■ Texte extrait
┄┄┄┄┄┄
Il y a de cela quelques jours, et parce que je ne voulais pas passer à côté du phénomène qui sévit depuis un bon mois à présent sur Internet, j’ai acheté la version PC de Super Meat Boy. J’ai relativement bien avancé afin de m’en faire une opinion, j’ai lu des articles à gauche et à droite bref, je suis un homme « au courant », comme qui dirait.
Je rassure immédiatement ceux que le titre de l’article auraient effrayés ou encolérés. NON, je ne vais pas parler de la jouabilité, parfaite au possible ; NON, je ne vais pas parler de la difficulté, progressive et jamais frustrante ; NON, je ne vais pas parler des graphismes, qui remplissent leur office, de la musique, que je trouve excellente ou encore de l’histoire, qui est, avouons-le, inexistante, et c’est tant mieux.
Je m’en vais parler plutôt de ces petites choses, de ces petits détails qui viennent, au fur et à mesure, ruiner mon expérience de jeu, alors parfaite. C’est un peu comme la jouabilité de Donkey Kong Country Returns ou Navi dans Ocarina of Time : des petits détails qui paraissent être sur le papier de bonnes idées mais qui s’avèrent, me concernant tout du moins, on ne peut plus perfectibles et même, sous certains aspects, ratés. Je tiens à préciser qu’ils n’entravent que peu le plaisir de jeu dans sa globalité : mais à la longue, ils fatiguent et énervent.
HEY LISTEN HEY LISTEN HEY LISTEN HEY LIST….
Trop de références tue la référence…
Je m’en vais faire ici beaucoup de comparaison avec un autre jeu indépendant, qui connut son heure de gloire en 2008 mais qui, parce qu’il poussait le vice bien plus loin et qu’il ne dépassa jamais le stade, pourtant bien avancé, d’une version « bêta », n’eut jamais la reconnaissance du public dans sa globalité. Le fait que, du reste, il ne sortit jamais sur les plates-formes de téléchargement n’aida en rien ; et le fait surtout qu’il utilise, sans les déguiser, de nombreuses références à de nombreux jeux dont il reprend musique, sprites et sons l’empêcha définitivement de se faire connaître sinon d’une poignée d’individus.
┄┄┄┄┄┄
■ Enregistrements fournis
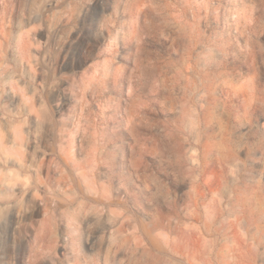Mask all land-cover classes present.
Instances as JSON below:
<instances>
[{"label":"rangeland","instance_id":"rangeland-1","mask_svg":"<svg viewBox=\"0 0 264 264\" xmlns=\"http://www.w3.org/2000/svg\"><path fill=\"white\" fill-rule=\"evenodd\" d=\"M0 264H264V0H0Z\"/></svg>","mask_w":264,"mask_h":264}]
</instances>
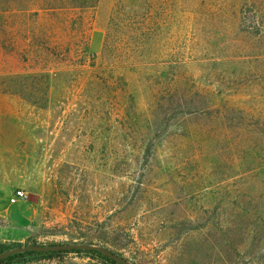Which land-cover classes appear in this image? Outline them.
Returning a JSON list of instances; mask_svg holds the SVG:
<instances>
[{
	"label": "rangeland",
	"instance_id": "1",
	"mask_svg": "<svg viewBox=\"0 0 264 264\" xmlns=\"http://www.w3.org/2000/svg\"><path fill=\"white\" fill-rule=\"evenodd\" d=\"M126 5L125 31L111 33L118 0L0 12V206L23 191L36 210L20 244L95 245L135 264H264V30L244 20L246 0ZM43 73L49 94L1 92L10 76ZM93 84L103 91L88 94Z\"/></svg>",
	"mask_w": 264,
	"mask_h": 264
},
{
	"label": "trees",
	"instance_id": "2",
	"mask_svg": "<svg viewBox=\"0 0 264 264\" xmlns=\"http://www.w3.org/2000/svg\"><path fill=\"white\" fill-rule=\"evenodd\" d=\"M98 3V0H0V12H18L25 13L32 11L33 8H36L37 14L40 10L44 11H52L56 9H66V8H88L94 7ZM129 0H118L119 7V16H112V19L109 21L108 25V33H111V30L114 31H125V17L123 11H125ZM247 8L243 9L244 20H248L252 23V27L257 36L263 35L264 30V0H246ZM122 14V16H121ZM7 23V20H4V27ZM109 34L106 39V43L103 47V53L105 57V53L107 52V48L109 47ZM125 55H120L118 57H124ZM116 57V56H115ZM114 59V58H113ZM106 61H109V56L105 57ZM115 60V59H114ZM108 65V64H107ZM106 67L105 74L106 78H111L114 72V65L109 64ZM128 73L120 74V77L124 80L127 78ZM53 76L49 73H43L38 75L32 74H19L14 77L7 78L6 86L1 88L2 93H13L19 94L20 96L30 99H35V95L40 93L49 94L50 90L53 89L54 80H52ZM37 79L41 87H35L32 85V80ZM103 90L100 88V84L97 86L95 84L87 87L86 92L88 94H97L101 93ZM125 93V92H123ZM119 94H117L118 96ZM170 106V105H169ZM169 109H172L171 106ZM219 111L220 108H217ZM223 109V108H221ZM130 110H134V108H127V113H130ZM175 111V110H173ZM188 111V110H187ZM192 110L183 114V116H191L193 114ZM223 119V117H221ZM225 119V118H224ZM23 245L20 243H9V242H1L0 241V255L6 251L12 250L14 248L22 247ZM51 246V245H47ZM85 254L89 258L96 261V264H120L115 260L105 256L98 250H89V249H73V250H57V251H49V252H36V251H25L21 253H15L10 255L9 257L0 260V264H26L30 262H38V261H63L70 254Z\"/></svg>",
	"mask_w": 264,
	"mask_h": 264
},
{
	"label": "crops",
	"instance_id": "3",
	"mask_svg": "<svg viewBox=\"0 0 264 264\" xmlns=\"http://www.w3.org/2000/svg\"><path fill=\"white\" fill-rule=\"evenodd\" d=\"M0 208L6 223L5 227L0 229V240L12 243L25 242L35 228L36 210L32 204L17 198L15 193L7 197Z\"/></svg>",
	"mask_w": 264,
	"mask_h": 264
},
{
	"label": "water",
	"instance_id": "4",
	"mask_svg": "<svg viewBox=\"0 0 264 264\" xmlns=\"http://www.w3.org/2000/svg\"><path fill=\"white\" fill-rule=\"evenodd\" d=\"M73 249H89V250H98L103 253L105 256L119 262L120 264H135L129 260H126L102 247L95 246V245H87V244H64V245H56V246H22L18 248H14L12 250L6 251L0 255V260L9 257L15 253H21L25 251H36V252H49V251H57V250H73Z\"/></svg>",
	"mask_w": 264,
	"mask_h": 264
},
{
	"label": "built area",
	"instance_id": "5",
	"mask_svg": "<svg viewBox=\"0 0 264 264\" xmlns=\"http://www.w3.org/2000/svg\"><path fill=\"white\" fill-rule=\"evenodd\" d=\"M16 197L24 199V198H26V193L23 191H18V192H16Z\"/></svg>",
	"mask_w": 264,
	"mask_h": 264
}]
</instances>
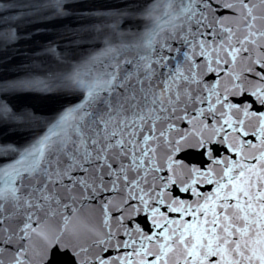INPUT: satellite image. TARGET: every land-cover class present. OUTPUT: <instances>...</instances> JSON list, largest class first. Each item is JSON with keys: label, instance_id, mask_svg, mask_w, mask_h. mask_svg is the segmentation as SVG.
Returning <instances> with one entry per match:
<instances>
[{"label": "snow or ice", "instance_id": "snow-or-ice-1", "mask_svg": "<svg viewBox=\"0 0 264 264\" xmlns=\"http://www.w3.org/2000/svg\"><path fill=\"white\" fill-rule=\"evenodd\" d=\"M118 14L68 71L0 82V126L38 123L22 96L53 106L0 144V264H264V0Z\"/></svg>", "mask_w": 264, "mask_h": 264}]
</instances>
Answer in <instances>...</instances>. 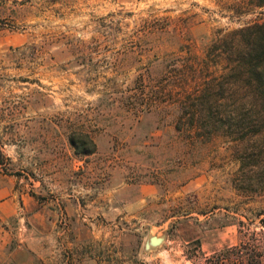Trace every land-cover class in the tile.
<instances>
[{"label": "rangeland", "instance_id": "rangeland-1", "mask_svg": "<svg viewBox=\"0 0 264 264\" xmlns=\"http://www.w3.org/2000/svg\"><path fill=\"white\" fill-rule=\"evenodd\" d=\"M247 1L0 0L2 171L109 221L95 252L115 264H205L252 234L264 243V191L236 186L234 144L194 147L175 129L176 109L148 106L194 82L218 30L264 20ZM78 132L95 153L76 154Z\"/></svg>", "mask_w": 264, "mask_h": 264}, {"label": "trees", "instance_id": "trees-1", "mask_svg": "<svg viewBox=\"0 0 264 264\" xmlns=\"http://www.w3.org/2000/svg\"><path fill=\"white\" fill-rule=\"evenodd\" d=\"M247 2L264 7V0ZM200 60L194 82L182 85L180 93L164 89L148 106L176 109L175 129L194 147L216 137L234 144L241 162L236 186L246 194L264 191V20L218 30ZM192 64L186 60L183 68ZM205 69L208 74H202ZM69 140L78 155L97 151L88 132L72 133ZM237 224L242 234L245 222ZM255 235L212 254L205 264H264V243ZM195 242L200 251L199 240Z\"/></svg>", "mask_w": 264, "mask_h": 264}, {"label": "crops", "instance_id": "crops-1", "mask_svg": "<svg viewBox=\"0 0 264 264\" xmlns=\"http://www.w3.org/2000/svg\"><path fill=\"white\" fill-rule=\"evenodd\" d=\"M75 207L44 199L0 168V264H115L114 255L95 252L111 223Z\"/></svg>", "mask_w": 264, "mask_h": 264}, {"label": "water", "instance_id": "water-1", "mask_svg": "<svg viewBox=\"0 0 264 264\" xmlns=\"http://www.w3.org/2000/svg\"><path fill=\"white\" fill-rule=\"evenodd\" d=\"M166 235L156 236L152 235L149 237V239L146 242L145 249L146 251H149L153 248H156L157 246L161 245L165 240Z\"/></svg>", "mask_w": 264, "mask_h": 264}]
</instances>
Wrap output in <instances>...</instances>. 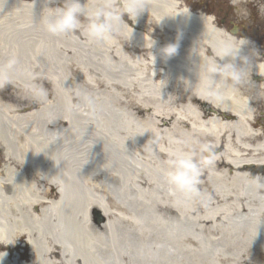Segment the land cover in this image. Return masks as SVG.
I'll use <instances>...</instances> for the list:
<instances>
[{"label":"bare ground","instance_id":"bare-ground-1","mask_svg":"<svg viewBox=\"0 0 264 264\" xmlns=\"http://www.w3.org/2000/svg\"><path fill=\"white\" fill-rule=\"evenodd\" d=\"M58 6L0 0V66L17 60L0 87L11 90L0 91L3 264H264V59L246 44L248 82L217 77L223 100L209 102L213 48L246 42L211 14L151 0L136 23L125 14L119 34L90 42L84 25L47 32L46 7ZM177 139L216 145L191 200L166 179ZM69 202L85 213L65 215ZM92 208L108 216L100 229Z\"/></svg>","mask_w":264,"mask_h":264},{"label":"clouds","instance_id":"clouds-1","mask_svg":"<svg viewBox=\"0 0 264 264\" xmlns=\"http://www.w3.org/2000/svg\"><path fill=\"white\" fill-rule=\"evenodd\" d=\"M235 7L238 0H230ZM46 5L57 3V0H44ZM54 9L44 18V25L48 33L53 36H68L86 26V37L90 42H107L119 34L124 15L136 23L146 11H150L151 0H119L118 5L112 0L89 7L88 3L81 0H62V6L46 7ZM133 34V33H132ZM131 34V36H132ZM130 36V37H131ZM129 37V38H130ZM128 38V39H129ZM181 36L175 43H169L161 49L162 58L167 62L178 54ZM248 42L236 47L233 42L220 40L213 48L215 62L206 65L208 79L205 86V97L222 101L221 90L215 87L217 77H222L226 87L229 85L240 86L247 83L248 67L253 62V57L246 54L243 49ZM17 60L12 57L0 66V87L11 82ZM134 138V137H133ZM159 139L158 136L155 137ZM175 144L180 147L168 153L166 160L167 182L182 193L187 200L199 197V185L204 170L215 163L216 145L211 142L177 139ZM6 256H0V264Z\"/></svg>","mask_w":264,"mask_h":264},{"label":"rangeland","instance_id":"rangeland-1","mask_svg":"<svg viewBox=\"0 0 264 264\" xmlns=\"http://www.w3.org/2000/svg\"><path fill=\"white\" fill-rule=\"evenodd\" d=\"M180 1L183 2V4L185 5L186 4L192 5L193 8H195V10H199V11H207L208 8H213L214 5L219 3L222 8L220 11L225 13V17H226V20L222 21V23L217 21L219 23V26L228 33L231 29L234 28V26H240V31L236 33V37L240 35L239 38L241 37L246 42H248L247 44L252 50V54L255 59L260 57L264 59V35L257 33V28L255 27L256 25L254 23L251 22L244 23L245 18L250 16L251 13L249 12L247 2L244 1L242 2L241 0H238L237 5L234 7L233 3H231L230 0H180ZM247 1H252V0H247ZM260 14L263 16L264 12H261ZM242 27H244L245 29H241ZM257 81H258L257 78L253 79V82H257ZM0 91L1 93L6 94V92H9L11 90H0ZM6 99H10L13 103L17 105L22 103L18 98V96H15L13 98L6 97ZM63 207L64 210L62 208V211L67 216H72L74 213H79L80 215H83L85 213L84 204H76L73 202H69L67 204H64ZM94 224L98 229L101 228V226L96 222H94ZM20 243L21 244L19 248L24 249L25 246V249L27 251L28 247L26 248L27 245H24L26 243L24 241H21Z\"/></svg>","mask_w":264,"mask_h":264},{"label":"flooded vegetation","instance_id":"flooded-vegetation-1","mask_svg":"<svg viewBox=\"0 0 264 264\" xmlns=\"http://www.w3.org/2000/svg\"><path fill=\"white\" fill-rule=\"evenodd\" d=\"M241 1L247 2L249 12H251L250 16L245 18L244 23L245 22L254 23L256 25L255 27L257 28V33L264 35V15L262 16L260 14L261 12H264V0H252V1L241 0ZM221 9L222 8H221V5L219 3L214 5V8H211V10H214L216 12H221L220 11ZM249 17H250V19H249ZM221 19H222V21H225L226 17H223ZM241 29H245V28L242 27ZM239 31H240V26H239Z\"/></svg>","mask_w":264,"mask_h":264},{"label":"water","instance_id":"water-1","mask_svg":"<svg viewBox=\"0 0 264 264\" xmlns=\"http://www.w3.org/2000/svg\"><path fill=\"white\" fill-rule=\"evenodd\" d=\"M93 214L95 215L98 223H103L106 221V217L103 215V213L100 210L94 209Z\"/></svg>","mask_w":264,"mask_h":264}]
</instances>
┄┄┄┄┄┄
■ Liste des tâches
- A) Recopiez le passage de l'article sur Super Meat Boy allant de « Il y a de cela » à « comme qui dirait. » en renommant « PC » en « Xbox 360 ».
- B) Selon l'article sur Super Meat Boy, pourquoi le jeu indépendant de 2008 n'a-t-il jamais obtenu la reconnaissance de l'ensemble du public ? Répondez en une à trois phrases.
- C) Répondez aux questions suivantes d'après l'article sur Super Meat Boy.
(i) Quelle version de Super Meat Boy l'auteur a-t-il achetée ?
(ii) Quel adjectif l'auteur emploie-t-il pour qualifier l'histoire du jeu ?
(iii) En quelle année l'autre jeu indépendant a-t-il connu son heure de gloire ?
Les enregistrements ne servent pas ici.

■ Réponses par tâche
- A)
Il y a de cela quelques jours, et parce que je ne voulais pas passer à côté du phénomène qui sévit depuis un bon mois à présent sur Internet, j’ai acheté la version Xbox 360 de Super Meat Boy. J’ai relativement bien avancé afin de m’en faire une opinion, j’ai lu des articles à gauche et à droite bref, je suis un homme « au courant », comme qui dirait.

- B) Il poussait le vice bien plus loin et n'a jamais dépassé le stade d'une version « bêta », pourtant bien avancée. Il n'est pas non plus sorti sur les plates-formes de téléchargement. Surtout, il utilisait sans les déguiser de nombreuses références à d'autres jeux, dont il reprenait musique, sprites et sons, ce qui l'a empêché d'être connu au-delà d'une poignée d'individus.

- C)
(i) La version PC.
(ii) Inexistante.
(iii) En 2008.